B43D-0593
Modelling the Spatial Distribution of CO2 Fluxes in a Subalpine Grassland Plateau of the Italian Alps Using Multiple Airborne AISA Eagle Hyperspectral Sensor Observations and Sentinel-2 Simulated Data.
Abstract:
ESA’s satellite Sentinel-2 provides images of high spatial, spectral and temporal resolution, providing a high potential for biophysical parameter characteristics monitoring and for products validation at the Eddy Covariance (EC) towers. A set of 13 spectral bands is available ranging from the visible and NIR to SWIR, featuring four bands at 10 m, six bands at 20 m and three bands at 60 m spatial resolution. Depending on the presence of clouds, satellite data will be available every 10-15 days.In comparison to the last sensors, Sentinel-2 incorporates three new spectral bands in the red-edge region which are particularly important for the retrieval and monitoring of biophysical parameter characteristics of dynamic ecosystems such as crops and grasslands.
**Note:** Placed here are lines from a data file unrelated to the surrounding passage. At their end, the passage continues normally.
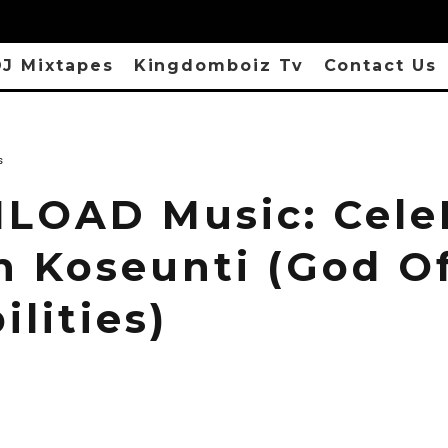
J Mixtapes
Kingdomboiz Tv
Contact Us
s
OAD Music: CeleB
n Koseunti (God O
ilities)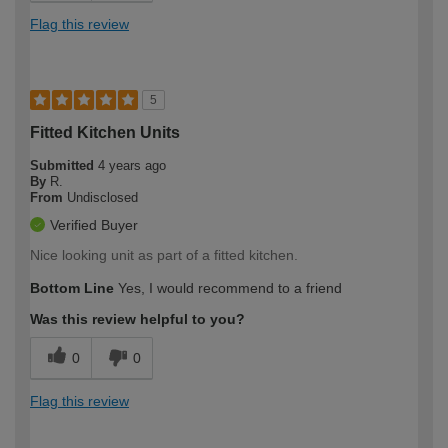
Flag this review
5
Fitted Kitchen Units
Submitted
4 years ago
By
R.
From
Undisclosed
Verified Buyer
Nice looking unit as part of a fitted kitchen.
Bottom Line
Yes, I would recommend to a friend
Was this review helpful to you?
0
0
Flag this review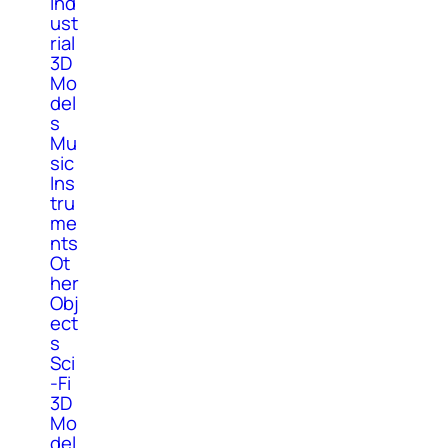
Ind
ust
rial
3D
Mo
del
s
Mu
sic
Ins
tru
me
nts
Ot
her
Obj
ect
s
Sci
-Fi
3D
Mo
del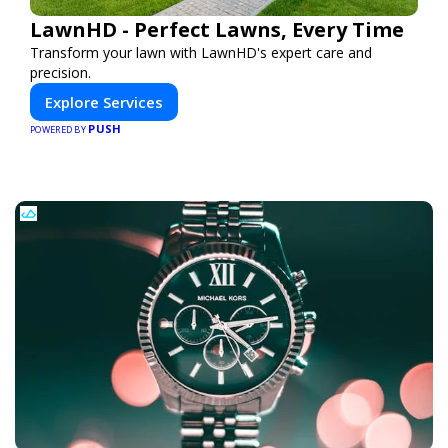
LawnHD - Perfect Lawns, Every Time
Transform your lawn with LawnHD's expert care and
precision.
Explore Services
PUSH
POWERED BY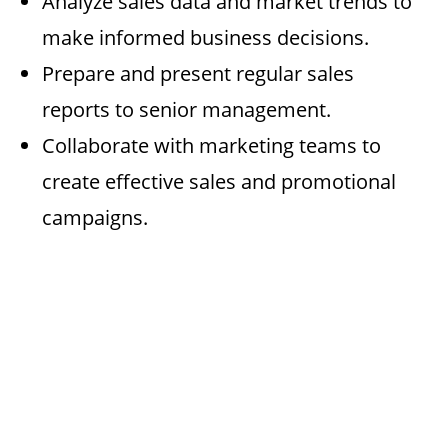
Analyze sales data and market trends to
make informed business decisions.
Prepare and present regular sales
reports to senior management.
Collaborate with marketing teams to
create effective sales and promotional
campaigns.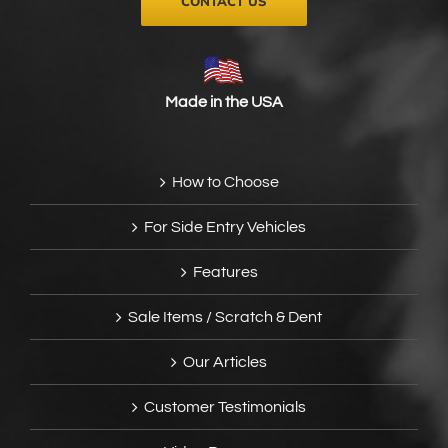
CONTACT US
Made in the USA
How to Choose
For Side Entry Vehicles
Features
Sale Items / Scratch & Dent
Our Articles
Customer Testimonials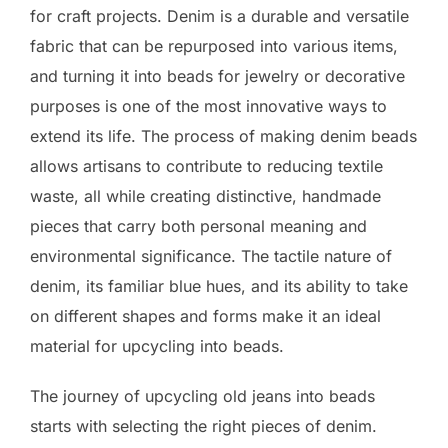
for craft projects. Denim is a durable and versatile
fabric that can be repurposed into various items,
and turning it into beads for jewelry or decorative
purposes is one of the most innovative ways to
extend its life. The process of making denim beads
allows artisans to contribute to reducing textile
waste, all while creating distinctive, handmade
pieces that carry both personal meaning and
environmental significance. The tactile nature of
denim, its familiar blue hues, and its ability to take
on different shapes and forms make it an ideal
material for upcycling into beads.
The journey of upcycling old jeans into beads
starts with selecting the right pieces of denim.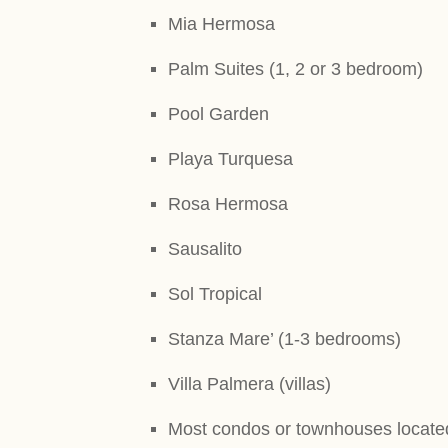
Mia Hermosa
Palm Suites (1, 2 or 3 bedroom)
Pool Garden
Playa Turquesa
Rosa Hermosa
Sausalito
Sol Tropical
Stanza Mare’ (1-3 bedrooms)
Villa Palmera (villas)
Most condos or townhouses locate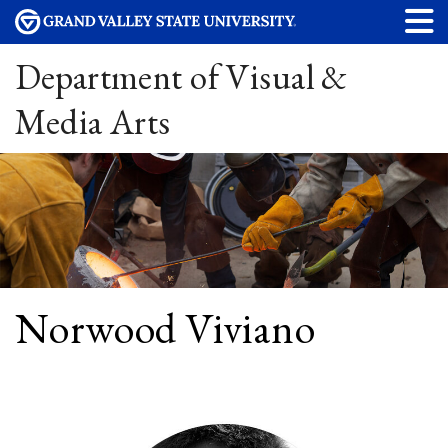
Department of Visual &
Media Arts
Norwood Viviano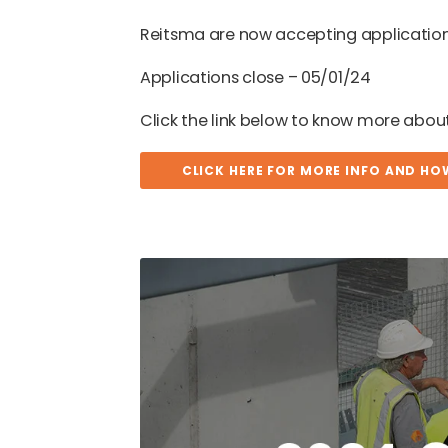
Reitsma are now accepting application
Applications close – 05/01/24
Click the link below to know more abo
CLICK HERE FOR MORE INFO AND HO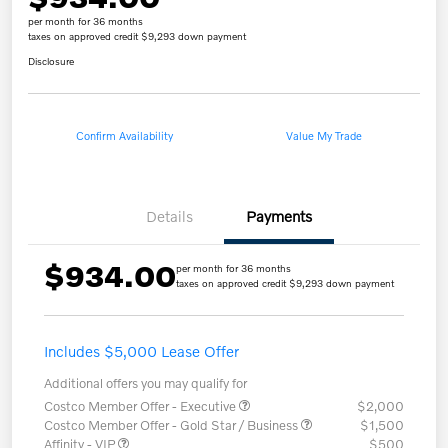
per month for 36 months
taxes on approved credit $9,293 down payment
Disclosure
Confirm Availability
Value My Trade
Details
Payments
$934.00
per month for 36 months
taxes on approved credit $9,293 down payment
Includes $5,000 Lease Offer
Additional offers you may qualify for
Costco Member Offer - Executive
$2,000
Costco Member Offer - Gold Star / Business
$1,500
Affinity - VIP
$500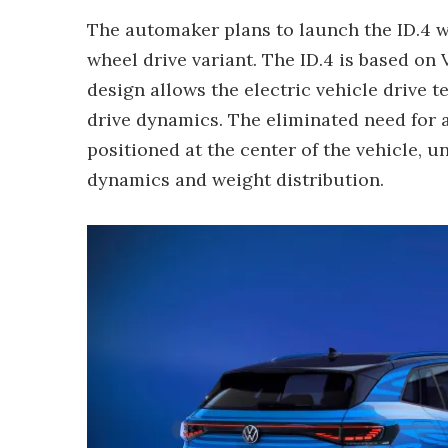
The automaker plans to launch the ID.4 wi
wheel drive variant. The ID.4 is based o
design allows the electric vehicle drive 
drive dynamics. The eliminated need for a
positioned at the center of the vehicle, un
dynamics and weight distribution.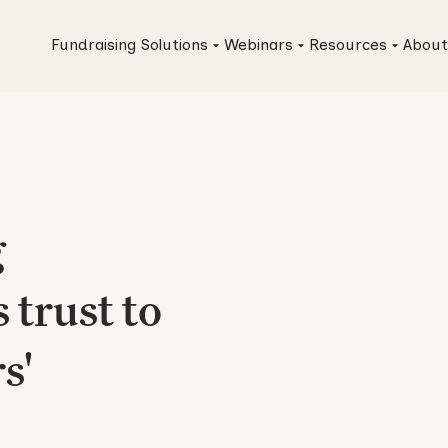
Fundraising Solutions
Webinars
Resources
About
g
 trust to
s'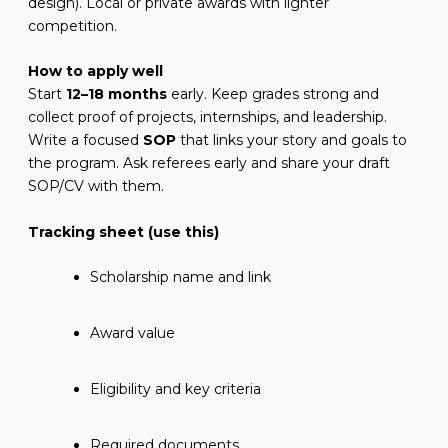
design). Local or private awards with lighter
competition.
How to apply well
Start
12–18 months
early. Keep grades strong and
collect proof of projects, internships, and leadership.
Write a focused
SOP
that links your story and goals to
the program. Ask referees early and share your draft
SOP/CV with them.
Tracking sheet (use this)
Scholarship name and link
Award value
Eligibility and key criteria
Required documents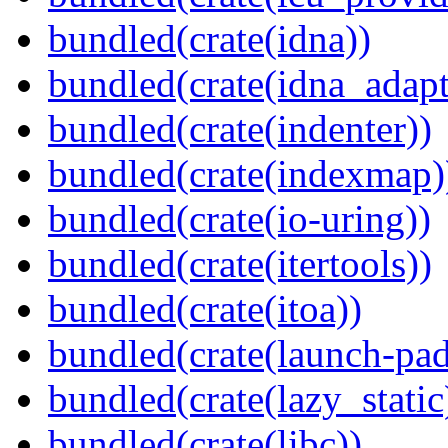
bundled(crate(idna))
bundled(crate(idna_adapt
bundled(crate(indenter))
bundled(crate(indexmap)
bundled(crate(io-uring))
bundled(crate(itertools))
bundled(crate(itoa))
bundled(crate(launch-pad
bundled(crate(lazy_static
bundled(crate(libc))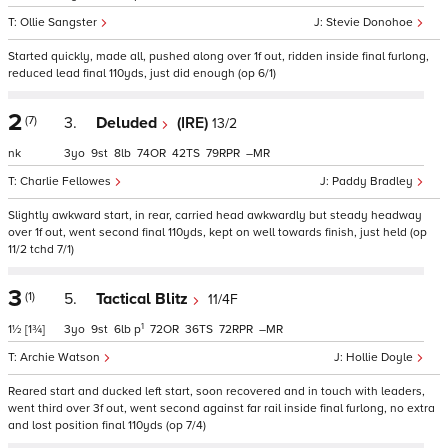
Ollie Sangster
Stevie Donohoe
Started quickly, made all, pushed along over 1f out, ridden inside final furlong,
reduced lead final 110yds, just did enough (op 6/1)
2
(7)
3.
Deluded
(IRE)
13/2
nk
3
9
8
74
42
79
–
Charlie Fellowes
Paddy Bradley
Slightly awkward start, in rear, carried head awkwardly but steady headway
over 1f out, went second final 110yds, kept on well towards finish, just held (op
11/2 tchd 7/1)
3
(1)
5.
Tactical Blitz
11/4F
1
1½
[1¾]
3
9
6
p
72
36
72
–
Archie Watson
Hollie Doyle
Reared start and ducked left start, soon recovered and in touch with leaders,
went third over 3f out, went second against far rail inside final furlong, no extra
and lost position final 110yds (op 7/4)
Under the umbrella of the COST Action ES0903, a hyperspectral flight campaign was organised at Viote del Monte Bondone (Trento, Italy) and five EC towers were installed on subalpine grasslands characterised by extreme variability of ecosystem structural parameters. The aim of the campaign was to compare the performance of different vegetation indices (simulating Sentinel-2 bands) in estimating NEE of these grassland ecosystems and to explore the structural and radiation controls on CO2 fluxes. The predictive capacity of partial least squares regression (PLSR) models using the full range of spectral data from different sites and from different airborne acquisitions was also assessed, and the appropriateness of the Sentinel-2 spatial resolution for ground-based flux upscaling was tested.
The high structural heterogeneity of the investigated canopies resulted in high NEE fluxes spatial variability within the 5 investigated towers, indicating that, within the same grassland vegetation type, there is an evident control of structural traits on photosynthesis. Including PAR into the model resulted in a general increase in the performance of the linear regression. Also, the high predictive capacity of PLSR models confirmed the potential of using the full spectrum in the models.
Our findings have major implications for upscaling terrestrial CO2 fluxes to larger regions and call for more cross-site synthesis studies linking satellite observations, ground-based observations and ecosystem-scale CO2 fluxes.